Below are entries; copy exactly the lines from the one with "1594,263 1594,465 1364,465" through the one with "1462,876 1298,965 1267,913", both included, and leave out the rest.

----- Supplied entries

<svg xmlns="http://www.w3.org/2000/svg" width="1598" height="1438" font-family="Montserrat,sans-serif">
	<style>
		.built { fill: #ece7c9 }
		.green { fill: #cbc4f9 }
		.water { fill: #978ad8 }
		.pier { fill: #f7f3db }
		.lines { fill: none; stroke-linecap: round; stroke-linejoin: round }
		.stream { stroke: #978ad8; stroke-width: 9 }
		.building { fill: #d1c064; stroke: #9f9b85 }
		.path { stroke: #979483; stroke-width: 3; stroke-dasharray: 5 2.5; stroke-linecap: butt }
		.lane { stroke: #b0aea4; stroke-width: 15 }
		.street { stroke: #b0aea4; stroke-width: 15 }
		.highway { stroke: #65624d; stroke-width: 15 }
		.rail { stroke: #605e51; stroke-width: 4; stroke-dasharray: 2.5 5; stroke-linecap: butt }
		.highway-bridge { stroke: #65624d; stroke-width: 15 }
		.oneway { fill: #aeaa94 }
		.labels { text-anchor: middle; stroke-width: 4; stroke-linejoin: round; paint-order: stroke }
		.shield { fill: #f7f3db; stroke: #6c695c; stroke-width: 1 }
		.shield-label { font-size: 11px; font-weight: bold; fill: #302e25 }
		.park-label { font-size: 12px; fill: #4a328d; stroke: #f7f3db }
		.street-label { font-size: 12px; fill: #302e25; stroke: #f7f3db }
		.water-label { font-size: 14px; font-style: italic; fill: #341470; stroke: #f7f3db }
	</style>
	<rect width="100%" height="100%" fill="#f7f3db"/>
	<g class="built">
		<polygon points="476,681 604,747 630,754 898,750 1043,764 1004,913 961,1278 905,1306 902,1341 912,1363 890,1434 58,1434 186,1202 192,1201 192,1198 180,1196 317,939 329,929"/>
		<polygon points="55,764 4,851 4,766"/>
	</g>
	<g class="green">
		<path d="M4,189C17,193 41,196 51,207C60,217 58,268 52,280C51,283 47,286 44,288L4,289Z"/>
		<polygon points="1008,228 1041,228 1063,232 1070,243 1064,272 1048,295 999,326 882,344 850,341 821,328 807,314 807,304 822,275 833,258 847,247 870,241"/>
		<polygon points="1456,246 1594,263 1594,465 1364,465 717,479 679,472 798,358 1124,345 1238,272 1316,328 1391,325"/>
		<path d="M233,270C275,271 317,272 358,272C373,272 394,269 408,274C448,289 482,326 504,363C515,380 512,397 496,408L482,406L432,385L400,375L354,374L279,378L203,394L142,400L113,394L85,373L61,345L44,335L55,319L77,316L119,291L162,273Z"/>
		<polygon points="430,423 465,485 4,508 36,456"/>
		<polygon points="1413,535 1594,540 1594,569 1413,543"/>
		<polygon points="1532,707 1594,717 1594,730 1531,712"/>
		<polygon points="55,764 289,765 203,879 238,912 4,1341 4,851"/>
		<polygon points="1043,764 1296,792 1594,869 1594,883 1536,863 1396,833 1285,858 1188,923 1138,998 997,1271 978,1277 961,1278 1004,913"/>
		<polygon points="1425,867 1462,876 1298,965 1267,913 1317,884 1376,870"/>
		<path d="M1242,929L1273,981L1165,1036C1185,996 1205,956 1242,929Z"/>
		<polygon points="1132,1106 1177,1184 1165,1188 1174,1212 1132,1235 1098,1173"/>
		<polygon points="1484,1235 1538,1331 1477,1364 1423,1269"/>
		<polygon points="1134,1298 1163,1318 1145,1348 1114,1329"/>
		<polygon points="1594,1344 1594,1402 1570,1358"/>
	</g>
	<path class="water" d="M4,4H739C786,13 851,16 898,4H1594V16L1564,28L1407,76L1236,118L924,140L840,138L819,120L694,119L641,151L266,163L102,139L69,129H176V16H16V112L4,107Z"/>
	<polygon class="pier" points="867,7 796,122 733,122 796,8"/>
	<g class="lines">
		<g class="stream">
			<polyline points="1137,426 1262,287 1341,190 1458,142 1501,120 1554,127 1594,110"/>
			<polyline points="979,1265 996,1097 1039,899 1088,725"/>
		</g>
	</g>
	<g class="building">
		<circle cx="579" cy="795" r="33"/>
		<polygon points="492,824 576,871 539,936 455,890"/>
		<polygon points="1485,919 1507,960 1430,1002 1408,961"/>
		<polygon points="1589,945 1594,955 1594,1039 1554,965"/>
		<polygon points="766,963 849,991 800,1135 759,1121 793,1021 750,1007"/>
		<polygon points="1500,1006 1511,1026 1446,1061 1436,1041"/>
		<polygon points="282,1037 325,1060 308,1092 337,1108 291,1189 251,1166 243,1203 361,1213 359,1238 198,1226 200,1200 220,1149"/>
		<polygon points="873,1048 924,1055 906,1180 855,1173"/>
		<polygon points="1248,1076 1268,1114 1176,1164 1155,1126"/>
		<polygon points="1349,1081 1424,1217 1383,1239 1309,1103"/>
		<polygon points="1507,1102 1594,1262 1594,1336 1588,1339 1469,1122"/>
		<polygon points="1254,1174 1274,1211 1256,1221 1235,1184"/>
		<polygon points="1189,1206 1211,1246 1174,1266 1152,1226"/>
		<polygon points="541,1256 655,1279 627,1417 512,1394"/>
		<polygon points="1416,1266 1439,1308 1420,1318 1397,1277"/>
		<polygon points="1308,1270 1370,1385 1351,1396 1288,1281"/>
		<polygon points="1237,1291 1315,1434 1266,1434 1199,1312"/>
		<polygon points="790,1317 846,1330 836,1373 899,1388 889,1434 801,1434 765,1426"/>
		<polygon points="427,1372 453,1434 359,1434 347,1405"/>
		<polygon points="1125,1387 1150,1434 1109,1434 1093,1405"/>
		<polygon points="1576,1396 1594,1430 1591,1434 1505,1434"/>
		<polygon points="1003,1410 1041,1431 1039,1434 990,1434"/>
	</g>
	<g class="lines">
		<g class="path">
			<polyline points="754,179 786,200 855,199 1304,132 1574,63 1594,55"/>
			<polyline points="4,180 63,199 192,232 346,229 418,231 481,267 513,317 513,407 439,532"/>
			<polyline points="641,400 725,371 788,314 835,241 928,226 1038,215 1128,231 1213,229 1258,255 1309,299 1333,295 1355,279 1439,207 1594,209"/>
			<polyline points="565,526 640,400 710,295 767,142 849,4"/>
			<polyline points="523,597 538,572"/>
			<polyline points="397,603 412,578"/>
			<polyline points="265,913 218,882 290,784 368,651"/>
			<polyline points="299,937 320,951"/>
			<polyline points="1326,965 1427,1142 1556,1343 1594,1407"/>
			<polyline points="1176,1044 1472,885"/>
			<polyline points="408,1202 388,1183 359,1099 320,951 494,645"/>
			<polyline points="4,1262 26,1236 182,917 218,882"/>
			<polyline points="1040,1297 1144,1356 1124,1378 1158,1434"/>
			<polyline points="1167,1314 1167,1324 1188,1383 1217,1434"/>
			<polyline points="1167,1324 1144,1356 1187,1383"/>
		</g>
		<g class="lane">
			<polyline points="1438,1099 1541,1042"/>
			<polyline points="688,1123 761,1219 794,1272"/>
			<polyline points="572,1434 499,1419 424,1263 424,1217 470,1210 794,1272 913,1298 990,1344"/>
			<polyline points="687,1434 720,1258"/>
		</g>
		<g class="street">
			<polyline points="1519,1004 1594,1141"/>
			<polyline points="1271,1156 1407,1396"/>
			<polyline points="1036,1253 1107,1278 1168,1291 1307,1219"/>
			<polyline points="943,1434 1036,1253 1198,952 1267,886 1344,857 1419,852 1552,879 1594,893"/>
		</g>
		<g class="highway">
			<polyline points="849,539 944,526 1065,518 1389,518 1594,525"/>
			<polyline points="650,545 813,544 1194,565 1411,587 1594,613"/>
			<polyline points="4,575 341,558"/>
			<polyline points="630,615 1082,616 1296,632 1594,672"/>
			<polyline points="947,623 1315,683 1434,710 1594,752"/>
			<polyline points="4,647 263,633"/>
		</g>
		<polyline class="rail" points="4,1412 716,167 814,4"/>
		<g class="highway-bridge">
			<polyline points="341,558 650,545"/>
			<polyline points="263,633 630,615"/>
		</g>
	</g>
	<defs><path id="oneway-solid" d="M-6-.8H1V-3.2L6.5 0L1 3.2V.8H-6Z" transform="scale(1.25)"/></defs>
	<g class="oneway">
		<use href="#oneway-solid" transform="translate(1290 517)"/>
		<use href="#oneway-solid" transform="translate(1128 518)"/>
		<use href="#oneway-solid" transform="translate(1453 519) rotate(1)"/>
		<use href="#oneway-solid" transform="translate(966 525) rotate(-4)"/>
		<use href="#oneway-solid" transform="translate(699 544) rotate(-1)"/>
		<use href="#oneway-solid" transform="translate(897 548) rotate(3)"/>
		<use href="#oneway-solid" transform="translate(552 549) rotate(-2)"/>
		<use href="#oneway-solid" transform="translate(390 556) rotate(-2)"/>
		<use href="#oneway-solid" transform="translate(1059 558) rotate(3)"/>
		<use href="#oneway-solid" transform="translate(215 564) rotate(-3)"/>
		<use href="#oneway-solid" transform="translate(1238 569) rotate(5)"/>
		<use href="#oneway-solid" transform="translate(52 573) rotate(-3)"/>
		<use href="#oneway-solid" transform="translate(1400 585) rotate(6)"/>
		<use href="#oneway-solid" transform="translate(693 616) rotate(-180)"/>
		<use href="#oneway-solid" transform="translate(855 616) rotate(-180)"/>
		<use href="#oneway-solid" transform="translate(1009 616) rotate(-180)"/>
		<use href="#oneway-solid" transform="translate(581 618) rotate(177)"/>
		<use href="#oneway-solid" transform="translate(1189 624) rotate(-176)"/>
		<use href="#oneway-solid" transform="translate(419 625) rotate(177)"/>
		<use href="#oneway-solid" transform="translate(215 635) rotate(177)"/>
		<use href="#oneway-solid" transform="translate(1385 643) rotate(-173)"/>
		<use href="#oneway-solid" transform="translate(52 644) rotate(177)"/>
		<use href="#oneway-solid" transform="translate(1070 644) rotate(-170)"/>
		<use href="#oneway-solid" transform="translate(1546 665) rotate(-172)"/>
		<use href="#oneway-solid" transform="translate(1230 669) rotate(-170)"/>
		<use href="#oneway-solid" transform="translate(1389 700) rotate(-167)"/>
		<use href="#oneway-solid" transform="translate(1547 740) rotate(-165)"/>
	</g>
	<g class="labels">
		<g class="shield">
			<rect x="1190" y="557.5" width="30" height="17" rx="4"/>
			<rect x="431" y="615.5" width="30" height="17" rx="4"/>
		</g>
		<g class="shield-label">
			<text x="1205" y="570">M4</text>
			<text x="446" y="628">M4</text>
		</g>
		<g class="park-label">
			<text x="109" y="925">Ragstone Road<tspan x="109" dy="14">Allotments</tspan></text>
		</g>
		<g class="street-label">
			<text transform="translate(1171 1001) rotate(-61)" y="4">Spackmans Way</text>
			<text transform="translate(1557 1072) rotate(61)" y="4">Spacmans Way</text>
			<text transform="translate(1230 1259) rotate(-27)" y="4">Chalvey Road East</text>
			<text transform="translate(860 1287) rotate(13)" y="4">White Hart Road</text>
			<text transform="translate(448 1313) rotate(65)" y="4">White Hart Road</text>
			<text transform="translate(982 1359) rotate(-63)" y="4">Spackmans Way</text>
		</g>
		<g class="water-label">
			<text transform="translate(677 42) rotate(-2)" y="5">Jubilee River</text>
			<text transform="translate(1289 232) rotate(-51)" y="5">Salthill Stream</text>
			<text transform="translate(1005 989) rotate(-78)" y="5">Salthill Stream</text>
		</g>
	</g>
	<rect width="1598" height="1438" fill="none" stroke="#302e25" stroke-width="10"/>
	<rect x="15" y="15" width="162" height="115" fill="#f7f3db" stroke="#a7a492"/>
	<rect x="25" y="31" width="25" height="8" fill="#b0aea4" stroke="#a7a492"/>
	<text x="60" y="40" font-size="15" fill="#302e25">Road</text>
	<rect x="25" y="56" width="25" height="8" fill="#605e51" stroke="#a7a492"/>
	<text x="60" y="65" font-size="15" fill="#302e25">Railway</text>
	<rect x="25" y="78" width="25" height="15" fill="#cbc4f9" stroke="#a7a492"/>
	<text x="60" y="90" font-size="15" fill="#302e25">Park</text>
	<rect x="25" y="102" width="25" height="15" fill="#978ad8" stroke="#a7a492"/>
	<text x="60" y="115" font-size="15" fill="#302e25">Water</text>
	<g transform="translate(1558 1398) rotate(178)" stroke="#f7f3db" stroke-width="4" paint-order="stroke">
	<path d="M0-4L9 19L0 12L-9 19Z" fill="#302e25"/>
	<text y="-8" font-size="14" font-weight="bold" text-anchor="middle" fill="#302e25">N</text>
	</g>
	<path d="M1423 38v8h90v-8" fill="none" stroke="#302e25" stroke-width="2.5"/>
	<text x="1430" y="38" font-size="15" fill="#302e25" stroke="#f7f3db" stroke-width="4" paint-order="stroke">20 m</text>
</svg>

----------

▶ Written reply:
		<polygon points="1456,246 1594,263 1594,465 1364,465 717,479 679,472 798,358 1124,345 1238,272 1316,328 1391,325"/>
		<path d="M233,270C275,271 317,272 358,272C373,272 394,269 408,274C448,289 482,326 504,363C515,380 512,397 496,408L482,406L432,385L400,375L354,374L279,378L203,394L142,400L113,394L85,373L61,345L44,335L55,319L77,316L119,291L162,273Z"/>
		<polygon points="430,423 465,485 4,508 36,456"/>
		<polygon points="1413,535 1594,540 1594,569 1413,543"/>
		<polygon points="1532,707 1594,717 1594,730 1531,712"/>
		<polygon points="55,764 289,765 203,879 238,912 4,1341 4,851"/>
		<polygon points="1043,764 1296,792 1594,869 1594,883 1536,863 1396,833 1285,858 1188,923 1138,998 997,1271 978,1277 961,1278 1004,913"/>
		<polygon points="1425,867 1462,876 1298,965 1267,913 1317,884 1376,870"/>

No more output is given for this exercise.